ASEAN NCAP explains why the Nissan Magnite didn't get five stars for safety

Late last year, Nissan surprised the Indonesian market when they launched the all-new Magnite. First revealed in India, the Magnite now serves as one of the brand's smallest crossovers, slotting below the Kicks.

Nissan says it's a global product, and other countries are about to get it soon. Recently, however, the ASEAN NCAP tested the Magnite, and it only acquired a 4-star safety rating. With most vehicles nowadays securing a perfect five-star rating, we were curious why the new crossover only managed to score 4 out of 5 stars.

Based on ASEAN NCAP's data, the Magnite delivered inconsistent adult occupant protection (AOP). In a frontal impact, there was a risk of chest injuries to the driver. Meanwhile, the front passenger has a lesser chance of incurring any harm to the chest. Thankfully, the side impact test went better. Both the driver and front passenger had adequate to good protection on their chest and head. The result was a front impact score of 12.87 out of 16.00 and a side impact test score of 15.22 out of 16.00.

However, the Magnite did not perform that well in child occupant protection (COP) as it only managed to score 31.96 points out of 49.00 points. The score for front impact COP was 7.82 out of 16.00. It did, however, score a perfect 8.00 points for side protection.

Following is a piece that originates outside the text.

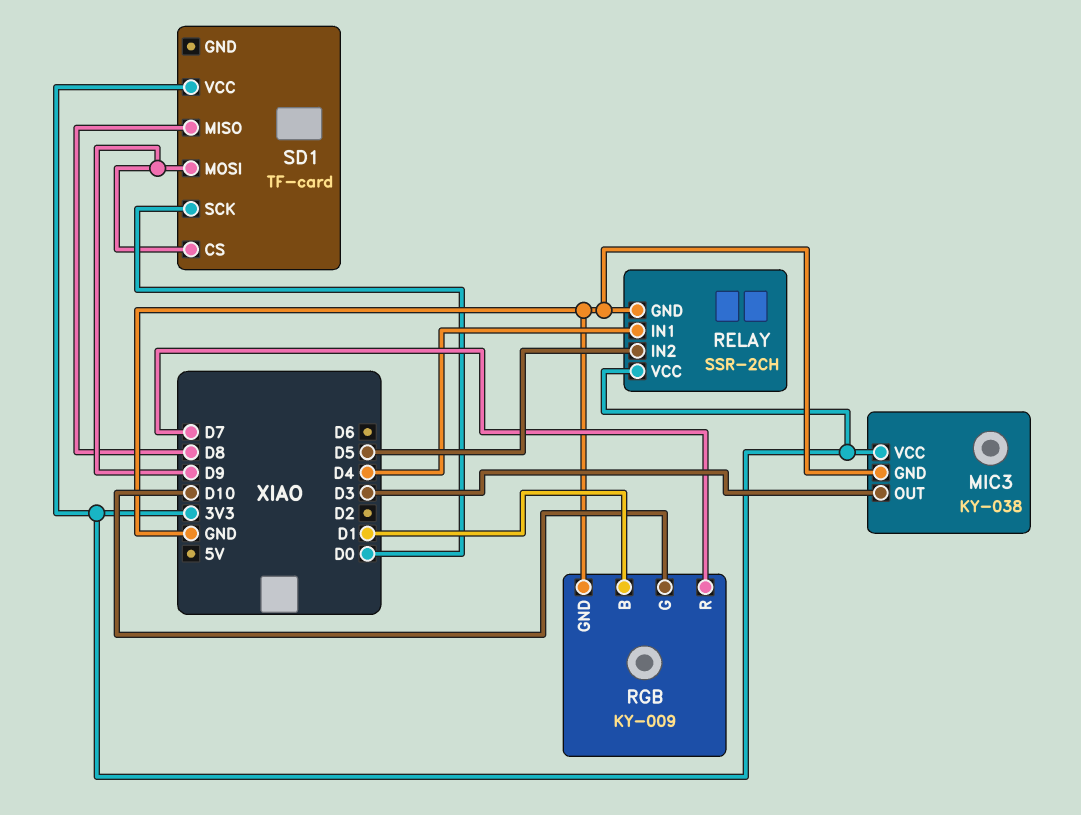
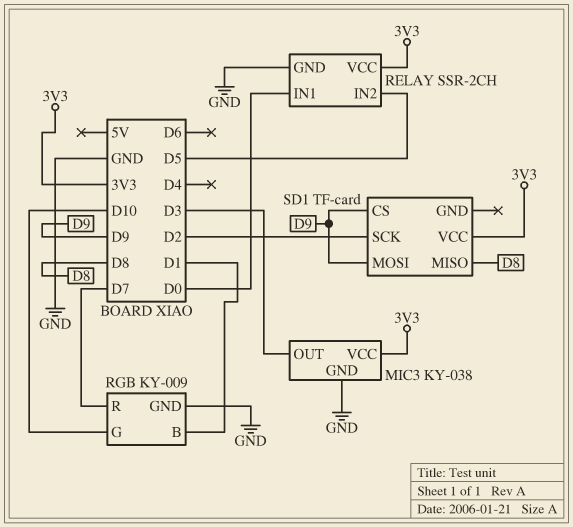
RELAY pin IN1: D4 -> D0
SD1 pin SCK: D0 -> D2

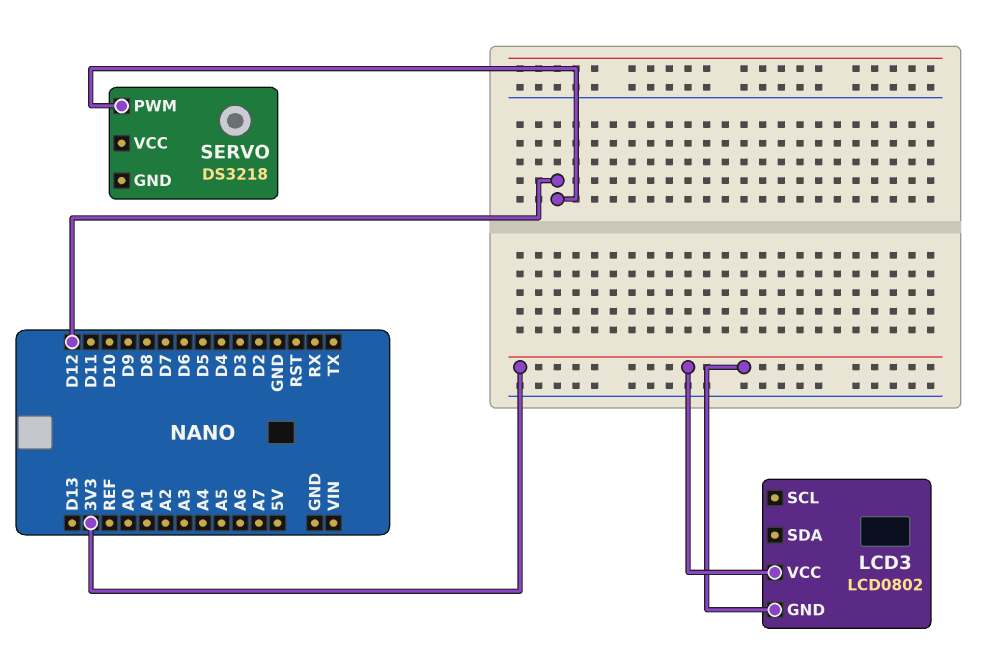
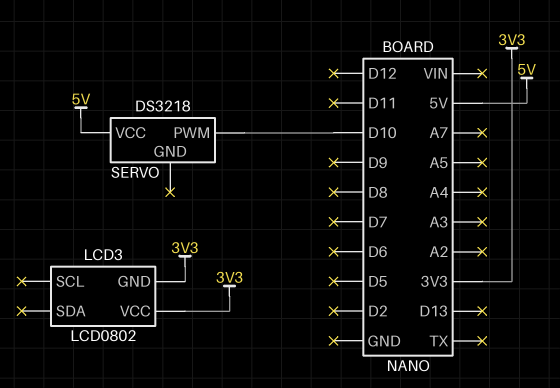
SERVO pin PWM: D12 -> D10
SERVO pin VCC: none -> 5V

Why did Nissan Magnite only get 4 stars from ASEAN NCAP? image

When it comes to safety, the Magnite comes with the following as standard: anti-lock brakes, two airbags, electronic stability control, and seatbelt reminders for the front occupants. It might not be as loaded compared to other cars, but it comes with the necessary safety features.

Still, four out of five stars is a decent showing. If the Magnite can provide adequate safety in a medium-speed offset impact, it should keep you unharmed in lower-speed crashes. Of course, Nissan won't take this result sitting down. That means we can expect it to get more safety-related upgrades down the line.